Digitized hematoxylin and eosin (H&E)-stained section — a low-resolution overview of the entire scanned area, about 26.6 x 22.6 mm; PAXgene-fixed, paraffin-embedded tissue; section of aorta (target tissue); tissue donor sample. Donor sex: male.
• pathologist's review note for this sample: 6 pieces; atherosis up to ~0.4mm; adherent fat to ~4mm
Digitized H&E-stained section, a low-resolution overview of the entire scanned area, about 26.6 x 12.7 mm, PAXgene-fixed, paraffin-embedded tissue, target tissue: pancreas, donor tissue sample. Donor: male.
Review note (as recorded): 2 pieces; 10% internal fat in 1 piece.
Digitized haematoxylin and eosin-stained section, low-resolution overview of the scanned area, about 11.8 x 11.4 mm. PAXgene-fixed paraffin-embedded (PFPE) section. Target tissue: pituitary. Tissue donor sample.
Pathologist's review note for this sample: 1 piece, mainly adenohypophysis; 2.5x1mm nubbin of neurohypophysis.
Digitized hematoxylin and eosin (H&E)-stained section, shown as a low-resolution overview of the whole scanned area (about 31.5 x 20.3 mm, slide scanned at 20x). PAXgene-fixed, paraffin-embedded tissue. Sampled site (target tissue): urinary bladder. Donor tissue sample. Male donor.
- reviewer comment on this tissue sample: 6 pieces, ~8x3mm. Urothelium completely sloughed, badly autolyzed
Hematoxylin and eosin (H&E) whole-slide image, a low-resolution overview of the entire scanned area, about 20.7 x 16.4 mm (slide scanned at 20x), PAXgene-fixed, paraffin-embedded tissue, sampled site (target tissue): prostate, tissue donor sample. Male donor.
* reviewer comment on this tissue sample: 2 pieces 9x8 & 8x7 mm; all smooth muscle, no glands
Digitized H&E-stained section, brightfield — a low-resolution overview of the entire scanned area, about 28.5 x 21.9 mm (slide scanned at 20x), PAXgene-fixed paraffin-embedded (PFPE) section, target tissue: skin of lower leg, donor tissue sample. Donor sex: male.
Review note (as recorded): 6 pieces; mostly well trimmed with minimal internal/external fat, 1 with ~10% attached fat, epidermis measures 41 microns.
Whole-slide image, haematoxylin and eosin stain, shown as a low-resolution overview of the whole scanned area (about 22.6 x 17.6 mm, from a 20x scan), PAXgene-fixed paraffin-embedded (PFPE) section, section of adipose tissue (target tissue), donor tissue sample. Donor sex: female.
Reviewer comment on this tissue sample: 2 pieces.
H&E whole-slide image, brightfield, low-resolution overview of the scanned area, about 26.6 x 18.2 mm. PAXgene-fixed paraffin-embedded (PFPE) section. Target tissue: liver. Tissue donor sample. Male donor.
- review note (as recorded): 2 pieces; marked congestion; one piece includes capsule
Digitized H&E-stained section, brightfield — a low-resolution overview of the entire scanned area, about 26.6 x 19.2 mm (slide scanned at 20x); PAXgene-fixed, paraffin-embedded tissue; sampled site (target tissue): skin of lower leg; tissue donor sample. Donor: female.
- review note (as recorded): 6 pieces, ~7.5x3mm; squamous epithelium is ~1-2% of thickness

_What to produce_
What you return must match the records above exactly.

_Answer for this exercise_
Digitized hematoxylin and eosin (H&E)-stained section — a low-resolution overview of the entire scanned area, about 26.6 x 22.6 mm; PAXgene-fixed, paraffin-embedded tissue; section of aorta (target tissue); tissue donor sample. Donor sex: male.
• pathologist's review note for this sample: 6 pieces; atherosis up to ~0.4mm; adherent fat to ~4mm
Digitized H&E-stained section, a low-resolution overview of the entire scanned area, about 26.6 x 12.7 mm, PAXgene-fixed, paraffin-embedded tissue, target tissue: pancreas, donor tissue sample. Donor: male.
Review note (as recorded): 2 pieces; 10% internal fat in 1 piece.
Digitized haematoxylin and eosin-stained section, low-resolution overview of the scanned area, about 11.8 x 11.4 mm. PAXgene-fixed paraffin-embedded (PFPE) section. Target tissue: pituitary. Tissue donor sample.
Pathologist's review note for this sample: 1 piece, mainly adenohypophysis; 2.5x1mm nubbin of neurohypophysis.
Digitized hematoxylin and eosin (H&E)-stained section, shown as a low-resolution overview of the whole scanned area (about 31.5 x 20.3 mm, slide scanned at 20x). PAXgene-fixed, paraffin-embedded tissue. Sampled site (target tissue): urinary bladder. Donor tissue sample. Male donor.
- reviewer comment on this tissue sample: 6 pieces, ~8x3mm. Urothelium completely sloughed, badly autolyzed
Hematoxylin and eosin (H&E) whole-slide image, a low-resolution overview of the entire scanned area, about 20.7 x 16.4 mm (slide scanned at 20x), PAXgene-fixed, paraffin-embedded tissue, sampled site (target tissue): prostate, tissue donor sample. Male donor.
* reviewer comment on this tissue sample: 2 pieces 9x8 & 8x7 mm; all smooth muscle, no glands
Digitized H&E-stained section, brightfield — a low-resolution overview of the entire scanned area, about 28.5 x 21.9 mm (slide scanned at 20x), PAXgene-fixed paraffin-embedded (PFPE) section, target tissue: skin of lower leg, donor tissue sample. Donor sex: male.
Review note (as recorded): 6 pieces; mostly well trimmed with minimal internal/external fat, 1 with ~10% attached fat, epidermis measures 41 microns.
Whole-slide image, haematoxylin and eosin stain, shown as a low-resolution overview of the whole scanned area (about 22.6 x 17.6 mm, from a 20x scan), PAXgene-fixed paraffin-embedded (PFPE) section, section of adipose tissue (target tissue), donor tissue sample. Donor sex: female.
Reviewer comment on this tissue sample: 2 pieces.
H&E whole-slide image, brightfield, low-resolution overview of the scanned area, about 26.6 x 18.2 mm. PAXgene-fixed paraffin-embedded (PFPE) section. Target tissue: liver. Tissue donor sample. Male donor.
- review note (as recorded): 2 pieces; marked congestion; one piece includes capsule
Digitized H&E-stained section, brightfield — a low-resolution overview of the entire scanned area, about 26.6 x 19.2 mm (slide scanned at 20x); PAXgene-fixed, paraffin-embedded tissue; sampled site (target tissue): skin of lower leg; tissue donor sample. Donor: female.
- review note (as recorded): 6 pieces, ~7.5x3mm; squamous epithelium is ~1-2% of thickness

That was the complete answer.